* [Исходный отрывок]
━━━

Монументальными памятниками древности и раннего средневековья, невиданными по богатству архитектурных, скульптурных и живописных выражений, богата Сурхандарьинская область Узбекистана. Уходящие в толщу земли и высящиеся над ней величественные руины составляют часть духовного багажа талантливых, проникнувшихся этой культурой, художников.Из имен художников старшего поколения (1920 – 1930-х годов), работавших в Сурхандарье, упомянуть можно немногих, в отличие от деятельности их в Самарканде, Бухаре, Фергане, не говоря уже о Ташкенте. Но это славные имена Усто Мумина (А.В. Николаев), В. Уфимцева, М. Аринина. А. Николаев выезжал в Сурхандарьинскую область в 1936 году, приняв заказ Института субтропиков СССР по зарисовкам флоры южных районов. В.Уфимцев и М.Аринин в 1942 году по линии Союза художников Узбекистана находились в творческой командировке на строительстве Байсунской ветки железной дороги. “Женщины Байсуна” Уфимцева, полыхающие пурпуром одеяний, в величии королевской осанки – не образное преувеличение, а выявление основного в их стати, характерной для жителей региона. Строительные работы проводились в значительной степени силами женщин, так как мужчины были мобилизованы на фронт. Яркие одежды и высокие головные уборы оставались на работницах, ушедших на стройку прямо от домашнего очага. Результатом поездки 1942 года стала картина В. Уфимцева “Родина зовёт”, написанная в соавторстве с М.Арининым.

━━━

* [Записи набора]
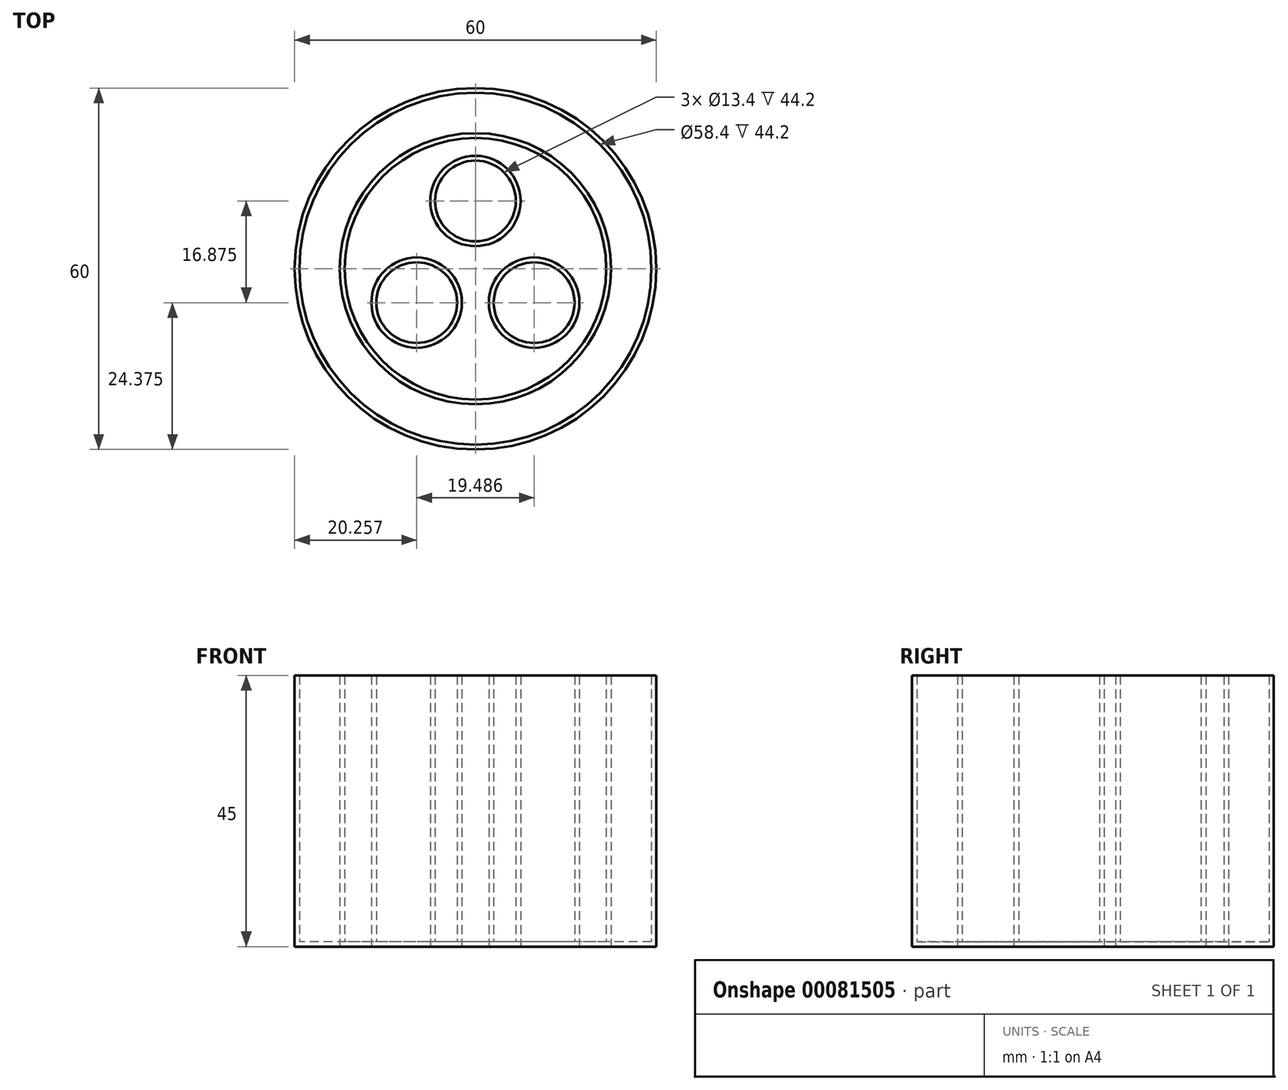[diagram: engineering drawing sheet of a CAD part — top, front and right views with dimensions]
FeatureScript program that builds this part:
annotation { "Feature Type Name" : "Feature", "Feature Type Description" : "" }
export const myFeature = defineFeature(function(context is Context, id is Id, definition is map)
    precondition{}
    {
        {
            var Q0;
            Q0=qCreatedBy(makeId("Top.planeOp"),FACE);
            var sketch = newSketch(context, id + "F0", { "sketchPlane" : qUnion([Q0])});
            skCircle(sketch, "E0", {"center": v(0, 0) * mm, "radius": 30 * mm});
            skCircle(sketch, "E1", {"center": v(0, 0) * mm, "radius": 22.5 * mm});
            skLineSegment(sketch, "E2", {"start": v(0, 0) * mm, "end": v(0, 22.5) * mm, "construction": true});
            skCircle(sketch, "E3", {"center": v(0, 11.25) * mm, "radius": 7.5 * mm});
            skCircle(sketch, "E4.1.0", {"center": v(-9.74, -5.62) * mm, "radius": 7.5 * mm});
            skCircle(sketch, "E4.2.0", {"center": v(9.74, -5.63) * mm, "radius": 7.5 * mm});
            skSolve(sketch);
        }
        {
            var Q0;
            Q0=makeQuery(id+"F0.imprint","IMPRINT",FACE,{"disambiguationData":[TD([[makeQuery(id+"F0.imprint","IMPRINT",EDGE,{"derivedFrom":sQuery(id+"F0.wireOp",EDGE,"E3")}),1.0]])]});
            var Q1;
            Q1=makeQuery(id+"F0.imprint","IMPRINT",FACE,{"disambiguationData":[TD([[makeQuery(id+"F0.imprint","IMPRINT",EDGE,{"derivedFrom":sQuery(id+"F0.wireOp",EDGE,"E4.2.0")}),1.0]])]});
            var Q2;
            Q2=makeQuery(id+"F0.imprint","IMPRINT",FACE,{"disambiguationData":[TD([[makeQuery(id+"F0.imprint","IMPRINT",EDGE,{"derivedFrom":sQuery(id+"F0.wireOp",EDGE,"E4.1.0")}),1.0]])]});
            var Q3;
            Q3=sQuery(id+"F0.wireOp",EDGE,"E3");
            var Q4;
            Q4=sQuery(id+"F0.wireOp",EDGE,"E4.2.0");
            var Q5;
            Q5=sQuery(id+"F0.wireOp",EDGE,"E4.1.0");
            extrude(context, id + "F1", {"entities" : qUnion([Q0, Q1, Q2]), "surfaceEntities" : qUnion([Q3, Q4, Q5]), "depth" : 45 * mm});
        }
        {
            var Q0;
            Q0=makeQuery(id+"F0.imprint","IMPRINT",FACE,{"disambiguationData":[TD([[makeQuery(id+"F0.imprint","IMPRINT",EDGE,{"derivedFrom":sQuery(id+"F0.wireOp",EDGE,"E4.1.0")}),1.0]])]});
            var Q1;
            Q1=makeQuery(id+"F0.imprint","IMPRINT",FACE,{"disambiguationData":[TD([[makeQuery(id+"F0.imprint","IMPRINT",EDGE,{"derivedFrom":sQuery(id+"F0.wireOp",EDGE,"E3")}),1.0]])]});
            var Q2;
            Q2=makeQuery(id+"F0.imprint","IMPRINT",FACE,{"disambiguationData":[TD([[makeQuery(id+"F0.imprint","IMPRINT",EDGE,{"derivedFrom":sQuery(id+"F0.wireOp",EDGE,"E4.2.0")}),1.0]])]});
            var Q3;
            Q3=makeQuery(id+"F0.imprint","IMPRINT",FACE,{"disambiguationData":[TD([[makeQuery(id+"F0.imprint","IMPRINT",EDGE,{"derivedFrom":sQuery(id+"F0.wireOp",EDGE,"E1")}),1.0]])]});
            extrude(context, id + "F2", {"entities" : qUnion([Q0, Q1, Q2, Q3]), "depth" : 45 * mm});
        }
        {
            var Q0;
            Q0=makeQuery(id+"F0.imprint","IMPRINT",FACE,{"disambiguationData":[TD([[makeQuery(id+"F0.imprint","IMPRINT",EDGE,{"derivedFrom":sQuery(id+"F0.wireOp",EDGE,"E0")}),1.0]])]});
            var Q1;
            Q1=makeQuery(id+"F0.imprint","IMPRINT",FACE,{"disambiguationData":[TD([[makeQuery(id+"F0.imprint","IMPRINT",EDGE,{"derivedFrom":sQuery(id+"F0.wireOp",EDGE,"E1")}),1.0]])]});
            var Q2;
            Q2=makeQuery(id+"F0.imprint","IMPRINT",FACE,{"disambiguationData":[TD([[makeQuery(id+"F0.imprint","IMPRINT",EDGE,{"derivedFrom":sQuery(id+"F0.wireOp",EDGE,"E4.1.0")}),1.0]])]});
            var Q3;
            Q3=makeQuery(id+"F0.imprint","IMPRINT",FACE,{"disambiguationData":[TD([[makeQuery(id+"F0.imprint","IMPRINT",EDGE,{"derivedFrom":sQuery(id+"F0.wireOp",EDGE,"E3")}),1.0]])]});
            var Q4;
            Q4=makeQuery(id+"F0.imprint","IMPRINT",FACE,{"disambiguationData":[TD([[makeQuery(id+"F0.imprint","IMPRINT",EDGE,{"derivedFrom":sQuery(id+"F0.wireOp",EDGE,"E4.2.0")}),1.0]])]});
            extrude(context, id + "F3", {"entities" : qUnion([Q0, Q1, Q2, Q3, Q4]), "depth" : 45 * mm});
        }
        {
            var Q0;
            Q0=makeQuery(id+"F3.opExtrude","CAP_FACE",FACE,{"disambiguationData":[OSD([sQuery(id+"F0.wireOp",EDGE,"E0")])],"isStart":false});
            shell(context, id + "F4", {"entities" : qUnion([Q0]), "thickness" : 0.8 * mm});
        }
        {
            var Q0;
            Q0=makeQuery(id+"F2.opExtrude","CAP_FACE",FACE,{"disambiguationData":[OSD([sQuery(id+"F0.wireOp",EDGE,"E1")])],"isStart":false});
            shell(context, id + "F5", {"entities" : qUnion([Q0]), "thickness" : 0.8 * mm});
        }
        {
            var Q0;
            Q0=makeQuery(id+"F1.opExtrude","CAP_FACE",FACE,{"disambiguationData":[OSD([sQuery(id+"F0.wireOp",EDGE,"E4.1.0")])],"isStart":false});
            shell(context, id + "F6", {"entities" : qUnion([Q0]), "thickness" : 0.8 * mm});
        }
        {
            var Q0;
            Q0=makeQuery(id+"F1.opExtrude","CAP_FACE",FACE,{"disambiguationData":[OSD([sQuery(id+"F0.wireOp",EDGE,"E3")])],"isStart":false});
            shell(context, id + "F7", {"entities" : qUnion([Q0]), "thickness" : 0.8 * mm});
        }
        {
            var Q0;
            Q0=makeQuery(id+"F1.opExtrude","CAP_FACE",FACE,{"disambiguationData":[OSD([sQuery(id+"F0.wireOp",EDGE,"E4.2.0")])],"isStart":false});
            shell(context, id + "F8", {"entities" : qUnion([Q0]), "thickness" : 0.8 * mm});
        }
    });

━━━

* [Задания]
- a) Определите, согласуется ли с отрывком о художниках Сурхандарьи каждое утверждение: (i) А. Николаев выезжал в Сурхандарьинскую область в 1942 году; (ii) картину «Родина зовёт» В. Уфимцев написал в соавторстве с М. Арининым; (iii) строительные работы вели в основном мужчины. Для каждого ответьте «да» или «нет» и точно процитируйте решающие слова отрывка.
- b) Перепишите строки записей от их начала до строки с "v(-9.74, -5.62) *" включительно, не включая изображения.
Записи никак не связаны с отрывком.

* [Ответы]
- a)
(i) Нет: «А. Николаев выезжал в Сурхандарьинскую область в 1936 году».
(ii) Да: «Результатом поездки 1942 года стала картина В. Уфимцева “Родина зовёт”, написанная в соавторстве с М.Арининым».
(iii) Нет: «Строительные работы проводились в значительной степени силами женщин, так как мужчины были мобилизованы на фронт».

- b)
[diagram: engineering drawing sheet of a CAD part — top, front and right views with dimensions]
FeatureScript program that builds this part:
annotation { "Feature Type Name" : "Feature", "Feature Type Description" : "" }
export const myFeature = defineFeature(function(context is Context, id is Id, definition is map)
    precondition{}
    {
        {
            var Q0;
            Q0=qCreatedBy(makeId("Top.planeOp"),FACE);
            var sketch = newSketch(context, id + "F0", { "sketchPlane" : qUnion([Q0])});
            skCircle(sketch, "E0", {"center": v(0, 0) * mm, "radius": 30 * mm});
            skCircle(sketch, "E1", {"center": v(0, 0) * mm, "radius": 22.5 * mm});
            skLineSegment(sketch, "E2", {"start": v(0, 0) * mm, "end": v(0, 22.5) * mm, "construction": true});
            skCircle(sketch, "E3", {"center": v(0, 11.25) * mm, "radius": 7.5 * mm});
            skCircle(sketch, "E4.1.0", {"center": v(-9.74, -5.62) * mm, "radius": 7.5 * mm});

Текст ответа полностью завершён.